ドル円の動きはもう、弱すぎるほどに弱いのですが、たいして日経平均株価は16,000円台半ばで推移しており、為替に対してはかなり強いといえるでしょう。実際、数年前はこの水準では14,000円台だったのです。

なぜ株価はこうも強いのでしょうか。それには日銀のETF買いが多く言われているのですが、しかし、この強い動き自体はそれ以前から始まっていたのです。そして、このことは非常に重要だという気がします。

6月にEU離脱ショックが株式市場を襲いましたが、安値は14,800円くらいでした。

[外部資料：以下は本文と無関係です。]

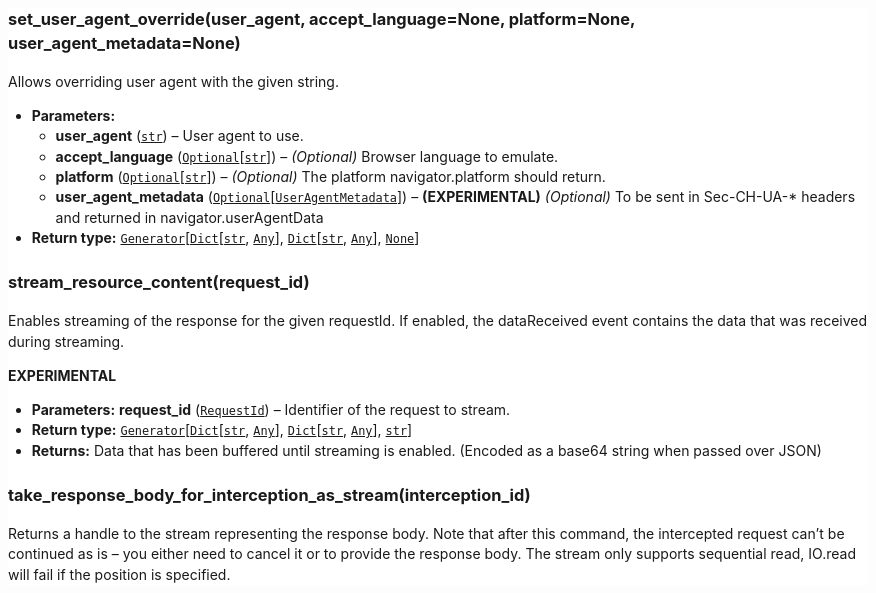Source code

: ### set_user_agent_override(user_agent, accept_language=None, platform=None, user_agent_metadata=None)

Allows overriding user agent with the given string.

* **Parameters:**
  * **user_agent** ([`str`](https://docs.python.org/3/library/stdtypes.html#str)) – User agent to use.
  * **accept_language** ([`Optional`](https://docs.python.org/3/library/typing.html#typing.Optional)[[`str`](https://docs.python.org/3/library/stdtypes.html#str)]) – *(Optional)* Browser language to emulate.
  * **platform** ([`Optional`](https://docs.python.org/3/library/typing.html#typing.Optional)[[`str`](https://docs.python.org/3/library/stdtypes.html#str)]) – *(Optional)* The platform navigator.platform should return.
  * **user_agent_metadata** ([`Optional`](https://docs.python.org/3/library/typing.html#typing.Optional)[[`UserAgentMetadata`](emulation.md#nodriver.cdp.emulation.UserAgentMetadata)]) – **(EXPERIMENTAL)** *(Optional)* To be sent in Sec-CH-UA-\* headers and returned in navigator.userAgentData
* **Return type:**
  [`Generator`](https://docs.python.org/3/library/typing.html#typing.Generator)[[`Dict`](https://docs.python.org/3/library/typing.html#typing.Dict)[[`str`](https://docs.python.org/3/library/stdtypes.html#str), [`Any`](https://docs.python.org/3/library/typing.html#typing.Any)], [`Dict`](https://docs.python.org/3/library/typing.html#typing.Dict)[[`str`](https://docs.python.org/3/library/stdtypes.html#str), [`Any`](https://docs.python.org/3/library/typing.html#typing.Any)], [`None`](https://docs.python.org/3/library/constants.html#None)]

### stream_resource_content(request_id)

Enables streaming of the response for the given requestId.
If enabled, the dataReceived event contains the data that was received during streaming.

**EXPERIMENTAL**

* **Parameters:**
  **request_id** ([`RequestId`](#nodriver.cdp.network.RequestId)) – Identifier of the request to stream.
* **Return type:**
  [`Generator`](https://docs.python.org/3/library/typing.html#typing.Generator)[[`Dict`](https://docs.python.org/3/library/typing.html#typing.Dict)[[`str`](https://docs.python.org/3/library/stdtypes.html#str), [`Any`](https://docs.python.org/3/library/typing.html#typing.Any)], [`Dict`](https://docs.python.org/3/library/typing.html#typing.Dict)[[`str`](https://docs.python.org/3/library/stdtypes.html#str), [`Any`](https://docs.python.org/3/library/typing.html#typing.Any)], [`str`](https://docs.python.org/3/library/stdtypes.html#str)]
* **Returns:**
  Data that has been buffered until streaming is enabled. (Encoded as a base64 string when passed over JSON)

### take_response_body_for_interception_as_stream(interception_id)

Returns a handle to the stream representing the response body. Note that after this command,
the intercepted request can’t be continued as is – you either need to cancel it or to provide
the response body. The stream only supports sequential read, IO.read will fail if the position
is specified.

もし、離脱があれば、14,000円程度まで売られる可能性がある、当時そのように言われ、私も実際それくらいかと思っていました。しかし、14,800円台もほんの一瞬のことで、すぐに15,000円台に戻っていました。私はこの強さを見て、ここでのドル円と日経平均の底打ち予測を立ててみました。ドル円はぎりぎりのラインで、株価はまだ余裕がある状態で、いまのところ、この予測は当たっております。

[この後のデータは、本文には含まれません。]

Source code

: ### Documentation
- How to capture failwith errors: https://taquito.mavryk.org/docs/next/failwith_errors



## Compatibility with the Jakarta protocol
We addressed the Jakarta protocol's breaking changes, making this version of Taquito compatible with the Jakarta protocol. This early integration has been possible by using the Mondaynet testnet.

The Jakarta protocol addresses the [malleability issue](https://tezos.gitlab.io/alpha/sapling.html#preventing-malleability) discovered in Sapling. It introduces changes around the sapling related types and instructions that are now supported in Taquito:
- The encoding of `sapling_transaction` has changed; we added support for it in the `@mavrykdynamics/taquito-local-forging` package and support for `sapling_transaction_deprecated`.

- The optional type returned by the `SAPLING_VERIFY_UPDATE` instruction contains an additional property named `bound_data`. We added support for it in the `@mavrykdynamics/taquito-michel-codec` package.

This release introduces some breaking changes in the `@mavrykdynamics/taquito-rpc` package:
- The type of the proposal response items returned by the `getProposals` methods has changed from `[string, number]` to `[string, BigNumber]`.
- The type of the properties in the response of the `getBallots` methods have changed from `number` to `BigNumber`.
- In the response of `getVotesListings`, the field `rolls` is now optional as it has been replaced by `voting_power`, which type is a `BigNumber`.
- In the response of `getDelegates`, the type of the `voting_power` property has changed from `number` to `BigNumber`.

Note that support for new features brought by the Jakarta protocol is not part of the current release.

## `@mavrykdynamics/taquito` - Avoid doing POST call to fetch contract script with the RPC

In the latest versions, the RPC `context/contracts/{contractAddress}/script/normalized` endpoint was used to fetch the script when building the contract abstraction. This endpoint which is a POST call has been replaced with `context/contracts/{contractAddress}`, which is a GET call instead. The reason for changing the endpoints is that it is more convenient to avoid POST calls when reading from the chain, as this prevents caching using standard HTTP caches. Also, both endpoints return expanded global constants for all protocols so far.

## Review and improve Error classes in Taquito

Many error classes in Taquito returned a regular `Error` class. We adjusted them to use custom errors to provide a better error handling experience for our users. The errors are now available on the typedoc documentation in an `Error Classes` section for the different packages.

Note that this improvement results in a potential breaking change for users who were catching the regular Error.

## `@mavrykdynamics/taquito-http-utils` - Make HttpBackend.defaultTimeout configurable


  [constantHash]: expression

そして、それ以上に異常な状態といえるのが、アメリカ株です。EU離脱でも全くと言っていいほど下がらず、その後に史上最高値を再び更新してきました。世界的に震源地の英株が一番上昇率が高いようです。しかし、どうして、こうも世界的に株は高い状態が続いているのでしょうか。

それは、世界的な金融緩和状態で資金の行き場がなく、こぼれるように株に向かっているためではないでしょうか。そんな状態だからこそ、FRBは利上げを急がなければいけないわけです。実際、利上げを長らく封じてきたため、米株はドーピング状態になっています。そして、そうなることは、なによりイエレン議長自身が熱く語っていたことであるのです。そこから言えることは、FRBはそれがわかっていながら、動くことが出来なかったということです。

その理由として推論ながら、有力なのはやはりアメリカ大統領選挙ではないでしょうか。この選挙のために、アメリカはきっと、どうしてもドル安が必要だった、のではないでしょうか。

 

答えは

題名に対する答えはどちらも「変!」です。強すぎる株価と強すぎる円はどちらも、違和感ありまくりです。しかし、弱すぎるドルの理由が、大統領選挙にあるならば、それはもうすぐ終わるかもしれません。トランプはわかりませんが、クリントンもドル安政策を標榜していますが、それはあくまで選挙のためでしょう。今のアメリカにとってドル安を続ける理由は全くといっていいほどなく、むしろ危険なくらだと私は思っています。

 

イエレン率いるFRBは、選挙後には間違いなく正常な状態にマーケットを導いてくるでしょう。言葉通り、段階的な利上げに動く可能性も十分あると思います。それが高すぎる株価の暴落を引き起こすのではないか、という見解もあるようです。確かにない、とは言い切れません。

しかし、イエレンなら大丈夫だろう、というように私は見ています。この人ならきっと大丈夫だろうと。金の動きではなく、心の動きでそうなるんじゃないかと、勝手に思い込んでいるのです。私の感覚では、ラカルドもメルケルもクリントンも大したことはないはないのですが、イエレンおばさんは只者ではない、という気がしています。

彼女の投資家からの信任性の高さが暴落を防ぐと本気で考えているのですが・・。そんな予想は出鱈目でしょうか。でも、相場は心理で動くものですよね。そして、これが専門的でない当ブログの唯一無二の特徴です。

高すぎる株のほうの理由はそう簡単には解消されなそうです。まだまだ世界的にはアメリカが正常化に向けた動きを開始し始めたばかりで、各先進国は緩和姿勢をまだまだ続けそうです。であるならば、資金余りの状態は続き、普通に考えるならば、株高もきっと続くでしょう。

そして、最後に日本株ですが、不自然な円高の理由が大統領選挙ならば、その後には円安に動き、株は高くなると予想できます。そのようにおっしゃる方も一時期より増えてきたようです。当ブログでは引き続き、年末に向かって高くなる予想を維持したいと思います。